C# Reference Implementation
using System.Security.Cryptography;
using Org.BouncyCastle.Crypto.Engines;
using Org.BouncyCastle.Crypto.Modes;
using Org.BouncyCastle.Crypto.Parameters;
public static class EncryptionService
{
private const int IvLengthBytes = 12;
private const int TagLengthBytes = 16;
public static async Task<byte[]> Encrypt(byte[] plaintextBytes, byte[] key)
{
var iv = new byte[IvLengthBytes];
RandomNumberGenerator.Fill(iv);
var cipher = new GcmBlockCipher(new AesEngine());
var parameters = new AeadParameters(new KeyParameter(key), TagLengthBytes * 8, iv);
cipher.Init(true, parameters);
var cipherOutput = new byte[plaintextBytes.Length];
var finalBlock = new byte[cipher.GetBlockSize() * 2];
var tag = new byte[TagLengthBytes];
var offset = cipher.ProcessBytes(plaintextBytes, 0, plaintextBytes.Length, cipherOutput, 0);
var finalBlockLength = cipher.DoFinal(finalBlock, 0);
Buffer.BlockCopy(finalBlock, 0, cipherOutput, offset, finalBlockLength - TagLengthBytes);
Buffer.BlockCopy(finalBlock, finalBlockLength - TagLengthBytes, tag, 0, TagLengthBytes);
await using var output = new MemoryStream();
await output.WriteAsync(new byte[1] { Convert.ToByte(iv.Length) });
await output.WriteAsync(iv);
await output.WriteAsync(tag);
await output.WriteAsync(cipherOutput);
await output.FlushAsync();
return output.ToArray();
}
public static byte[] Decrypt(byte[] cipherTextBytes, byte[] key)
{
using var cipherTextStream = new MemoryStream(cipherTextBytes);
using var cipherTextReader = new BinaryReader(cipherTextStream);
var ivLength = Convert.ToInt32(cipherTextReader.ReadByte());
var iv = cipherTextReader.ReadBytes(ivLength);
var tag = cipherTextReader.ReadBytes(TagLengthBytes);
var content = cipherTextReader.ReadBytes(cipherTextBytes.Length - 1 - iv.Length - TagLengthBytes);
var cipherTextAndTag = content.Concat(tag).ToArray();
var cipher = new GcmBlockCipher(new AesEngine());
var parameters = new AeadParameters(new KeyParameter(key), TagLengthBytes * 8, iv);
cipher.Init(false, parameters);
var plaintextBytes = new byte[cipher.GetOutputSize(cipherTextAndTag.Length)];
var offset = cipher.ProcessBytes(cipherTextAndTag, 0, cipherTextAndTag.Length, plaintextBytes, 0);
cipher.DoFinal(plaintextBytes, offset);
return plaintextBytes;
}
}
This implementation relies on the BouncyCastle.DotNetCore package, which you can add to your solution with the following command:
dotnet add package BouncyCastle.NetCore --version 1.9.0
Encrypt
: This method takes plaintext bytes and a key as inputs and returns the encrypted content in the following order:- 1 byte indicating the IV length.
- The IV itself.
- The GCM authentication tag.
- The encrypted content.
Decrypt
: This method takes the encrypted bytes and a key as input and returns the decrypted content.- The IV length is read from the first byte.
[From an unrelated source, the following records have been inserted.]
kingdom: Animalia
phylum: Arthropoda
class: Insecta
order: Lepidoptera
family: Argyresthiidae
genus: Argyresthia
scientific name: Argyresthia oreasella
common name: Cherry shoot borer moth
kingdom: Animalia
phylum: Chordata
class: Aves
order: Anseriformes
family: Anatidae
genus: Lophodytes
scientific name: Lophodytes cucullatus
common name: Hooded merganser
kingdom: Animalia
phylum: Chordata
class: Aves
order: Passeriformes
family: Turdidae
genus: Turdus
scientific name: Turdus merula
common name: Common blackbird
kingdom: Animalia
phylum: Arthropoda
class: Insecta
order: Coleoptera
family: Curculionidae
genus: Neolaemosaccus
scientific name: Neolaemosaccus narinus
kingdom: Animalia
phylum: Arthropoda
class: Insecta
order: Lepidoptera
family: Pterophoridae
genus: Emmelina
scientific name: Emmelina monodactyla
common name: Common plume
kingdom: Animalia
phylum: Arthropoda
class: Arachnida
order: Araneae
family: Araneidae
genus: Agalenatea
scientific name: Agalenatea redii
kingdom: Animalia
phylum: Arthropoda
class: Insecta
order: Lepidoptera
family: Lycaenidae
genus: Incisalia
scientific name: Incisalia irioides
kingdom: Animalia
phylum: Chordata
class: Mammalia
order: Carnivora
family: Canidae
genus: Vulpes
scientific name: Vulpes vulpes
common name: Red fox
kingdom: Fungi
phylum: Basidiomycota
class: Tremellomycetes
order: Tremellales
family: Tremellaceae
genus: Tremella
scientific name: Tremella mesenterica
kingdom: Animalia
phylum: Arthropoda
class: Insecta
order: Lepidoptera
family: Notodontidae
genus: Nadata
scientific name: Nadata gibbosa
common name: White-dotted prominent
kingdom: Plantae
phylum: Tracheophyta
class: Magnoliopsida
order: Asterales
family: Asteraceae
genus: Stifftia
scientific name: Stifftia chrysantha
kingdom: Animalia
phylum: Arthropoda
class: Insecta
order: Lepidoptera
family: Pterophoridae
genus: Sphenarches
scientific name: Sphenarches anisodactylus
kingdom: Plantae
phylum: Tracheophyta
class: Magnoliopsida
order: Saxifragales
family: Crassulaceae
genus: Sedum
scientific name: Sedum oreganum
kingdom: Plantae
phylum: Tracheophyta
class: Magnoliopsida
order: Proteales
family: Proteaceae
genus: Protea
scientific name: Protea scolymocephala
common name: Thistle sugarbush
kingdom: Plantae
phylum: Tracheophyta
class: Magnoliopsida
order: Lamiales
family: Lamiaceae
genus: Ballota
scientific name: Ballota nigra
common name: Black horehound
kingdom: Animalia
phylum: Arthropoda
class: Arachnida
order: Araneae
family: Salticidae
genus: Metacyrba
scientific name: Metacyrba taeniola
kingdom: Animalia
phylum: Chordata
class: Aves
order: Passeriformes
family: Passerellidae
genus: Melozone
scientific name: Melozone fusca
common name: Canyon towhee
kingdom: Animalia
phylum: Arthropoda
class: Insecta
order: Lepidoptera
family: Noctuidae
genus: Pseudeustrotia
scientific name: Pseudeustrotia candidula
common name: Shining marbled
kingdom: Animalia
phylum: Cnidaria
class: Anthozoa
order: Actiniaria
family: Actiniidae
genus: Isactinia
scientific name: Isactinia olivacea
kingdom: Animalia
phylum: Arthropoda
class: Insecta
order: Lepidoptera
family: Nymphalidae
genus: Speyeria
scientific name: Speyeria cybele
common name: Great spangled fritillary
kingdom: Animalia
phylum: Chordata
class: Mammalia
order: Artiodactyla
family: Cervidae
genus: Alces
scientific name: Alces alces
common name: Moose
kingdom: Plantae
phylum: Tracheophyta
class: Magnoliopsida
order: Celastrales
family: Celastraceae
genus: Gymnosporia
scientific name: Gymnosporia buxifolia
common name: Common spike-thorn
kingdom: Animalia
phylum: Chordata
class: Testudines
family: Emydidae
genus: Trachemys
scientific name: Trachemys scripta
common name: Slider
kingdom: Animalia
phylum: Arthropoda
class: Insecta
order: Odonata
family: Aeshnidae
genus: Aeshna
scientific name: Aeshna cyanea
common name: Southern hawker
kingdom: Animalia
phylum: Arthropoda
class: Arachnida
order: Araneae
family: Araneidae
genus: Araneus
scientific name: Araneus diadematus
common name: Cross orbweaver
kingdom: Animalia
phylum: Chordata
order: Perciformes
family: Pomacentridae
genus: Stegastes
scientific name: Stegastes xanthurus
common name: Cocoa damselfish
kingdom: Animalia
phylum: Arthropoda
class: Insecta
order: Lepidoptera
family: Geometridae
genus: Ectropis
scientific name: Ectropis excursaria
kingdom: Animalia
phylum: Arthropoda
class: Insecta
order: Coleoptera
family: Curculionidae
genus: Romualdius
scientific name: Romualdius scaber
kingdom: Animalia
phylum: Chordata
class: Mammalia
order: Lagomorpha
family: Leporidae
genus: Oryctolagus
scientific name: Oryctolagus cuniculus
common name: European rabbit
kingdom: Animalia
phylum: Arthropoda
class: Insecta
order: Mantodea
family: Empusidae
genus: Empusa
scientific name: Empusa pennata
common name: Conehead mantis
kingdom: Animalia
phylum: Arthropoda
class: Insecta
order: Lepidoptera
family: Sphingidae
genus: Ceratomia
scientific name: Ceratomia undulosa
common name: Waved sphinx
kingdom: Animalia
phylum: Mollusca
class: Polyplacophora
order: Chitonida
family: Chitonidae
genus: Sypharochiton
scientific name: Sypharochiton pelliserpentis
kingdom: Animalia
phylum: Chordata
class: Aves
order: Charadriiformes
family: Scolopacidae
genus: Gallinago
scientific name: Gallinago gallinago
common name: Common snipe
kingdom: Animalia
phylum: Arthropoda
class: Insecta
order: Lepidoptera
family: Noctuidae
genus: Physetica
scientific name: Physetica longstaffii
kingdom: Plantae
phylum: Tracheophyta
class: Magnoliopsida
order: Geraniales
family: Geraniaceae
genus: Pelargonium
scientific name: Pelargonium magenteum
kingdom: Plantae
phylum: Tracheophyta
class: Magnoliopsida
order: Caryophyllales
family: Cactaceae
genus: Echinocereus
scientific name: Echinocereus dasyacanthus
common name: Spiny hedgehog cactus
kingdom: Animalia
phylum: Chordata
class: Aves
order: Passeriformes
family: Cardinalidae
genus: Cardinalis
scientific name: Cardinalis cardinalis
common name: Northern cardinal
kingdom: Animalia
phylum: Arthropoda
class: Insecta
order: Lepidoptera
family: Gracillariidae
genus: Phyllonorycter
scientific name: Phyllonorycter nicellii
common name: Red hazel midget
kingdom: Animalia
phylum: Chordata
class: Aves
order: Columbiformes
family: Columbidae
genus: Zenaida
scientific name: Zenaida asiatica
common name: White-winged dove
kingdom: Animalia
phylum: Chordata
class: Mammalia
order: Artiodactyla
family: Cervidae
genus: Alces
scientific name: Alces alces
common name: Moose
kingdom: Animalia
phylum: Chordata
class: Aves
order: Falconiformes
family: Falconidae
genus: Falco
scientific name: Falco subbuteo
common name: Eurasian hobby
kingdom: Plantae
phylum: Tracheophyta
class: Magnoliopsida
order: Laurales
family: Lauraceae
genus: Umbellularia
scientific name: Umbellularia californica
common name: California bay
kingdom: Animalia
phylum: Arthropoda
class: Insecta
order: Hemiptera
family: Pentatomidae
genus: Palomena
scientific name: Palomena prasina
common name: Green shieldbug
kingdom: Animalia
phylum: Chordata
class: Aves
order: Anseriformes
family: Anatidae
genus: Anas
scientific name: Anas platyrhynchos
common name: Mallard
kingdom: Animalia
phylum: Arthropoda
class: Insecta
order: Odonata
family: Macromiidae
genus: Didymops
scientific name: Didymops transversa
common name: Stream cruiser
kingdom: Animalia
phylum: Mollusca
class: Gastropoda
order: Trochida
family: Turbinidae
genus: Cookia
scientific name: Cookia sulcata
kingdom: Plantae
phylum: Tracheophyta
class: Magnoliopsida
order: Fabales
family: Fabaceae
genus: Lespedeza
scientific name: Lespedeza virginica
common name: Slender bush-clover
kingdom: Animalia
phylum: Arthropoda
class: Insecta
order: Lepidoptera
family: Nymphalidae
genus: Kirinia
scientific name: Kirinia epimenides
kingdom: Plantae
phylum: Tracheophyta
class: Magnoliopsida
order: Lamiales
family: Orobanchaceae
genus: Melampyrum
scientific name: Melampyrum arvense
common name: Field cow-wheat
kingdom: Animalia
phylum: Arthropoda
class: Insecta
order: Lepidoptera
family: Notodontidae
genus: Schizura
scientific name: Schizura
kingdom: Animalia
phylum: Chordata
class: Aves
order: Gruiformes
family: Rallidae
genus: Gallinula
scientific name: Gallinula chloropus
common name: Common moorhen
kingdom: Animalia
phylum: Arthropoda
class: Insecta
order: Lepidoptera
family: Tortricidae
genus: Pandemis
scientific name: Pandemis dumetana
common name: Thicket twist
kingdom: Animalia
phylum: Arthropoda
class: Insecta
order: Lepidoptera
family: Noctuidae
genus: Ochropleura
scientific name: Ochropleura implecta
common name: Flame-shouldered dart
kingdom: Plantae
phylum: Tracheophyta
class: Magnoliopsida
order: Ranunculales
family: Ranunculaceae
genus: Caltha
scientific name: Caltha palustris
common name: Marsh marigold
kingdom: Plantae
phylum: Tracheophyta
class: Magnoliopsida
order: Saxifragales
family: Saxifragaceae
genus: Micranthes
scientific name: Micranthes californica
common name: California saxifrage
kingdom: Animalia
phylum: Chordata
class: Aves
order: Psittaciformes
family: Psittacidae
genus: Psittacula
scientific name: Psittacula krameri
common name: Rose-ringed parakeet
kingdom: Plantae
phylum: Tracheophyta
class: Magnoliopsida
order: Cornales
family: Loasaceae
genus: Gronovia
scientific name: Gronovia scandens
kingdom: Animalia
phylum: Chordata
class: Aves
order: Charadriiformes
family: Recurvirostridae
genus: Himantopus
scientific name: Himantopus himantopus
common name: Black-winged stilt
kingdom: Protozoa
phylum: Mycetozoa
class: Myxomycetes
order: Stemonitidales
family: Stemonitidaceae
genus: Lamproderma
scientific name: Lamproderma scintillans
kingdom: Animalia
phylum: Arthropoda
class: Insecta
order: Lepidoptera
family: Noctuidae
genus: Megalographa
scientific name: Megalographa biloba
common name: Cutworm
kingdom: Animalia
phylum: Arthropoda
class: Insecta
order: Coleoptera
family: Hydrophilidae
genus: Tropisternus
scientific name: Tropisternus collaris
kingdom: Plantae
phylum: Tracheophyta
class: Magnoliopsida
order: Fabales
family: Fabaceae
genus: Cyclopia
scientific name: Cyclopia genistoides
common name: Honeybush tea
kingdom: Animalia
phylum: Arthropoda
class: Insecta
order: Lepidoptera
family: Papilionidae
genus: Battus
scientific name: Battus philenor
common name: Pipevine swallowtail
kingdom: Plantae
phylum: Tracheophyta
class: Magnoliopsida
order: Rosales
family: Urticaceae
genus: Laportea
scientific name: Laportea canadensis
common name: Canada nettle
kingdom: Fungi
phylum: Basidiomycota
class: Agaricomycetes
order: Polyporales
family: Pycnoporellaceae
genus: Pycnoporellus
- The IV is then read based on the previously acquired length.
- The GCM authentication tag is read.
- The remaining bytes are considered the actual encrypted content.
The method begins by generating a random IV. The AES-GCM mode is then initialized for encryption using the BouncyCastle GcmBlockCipher
with the AesEngine
. The encrypted content and authentication tag are computed and combined with the IV into a single byte array for output.
The AES-GCM mode is initialized for decryption, and the content is decrypted and verified against the authentication tag. If the tag doesn't match, a cryptographic exception will be thrown by the library, indicating the data may have been tampered with.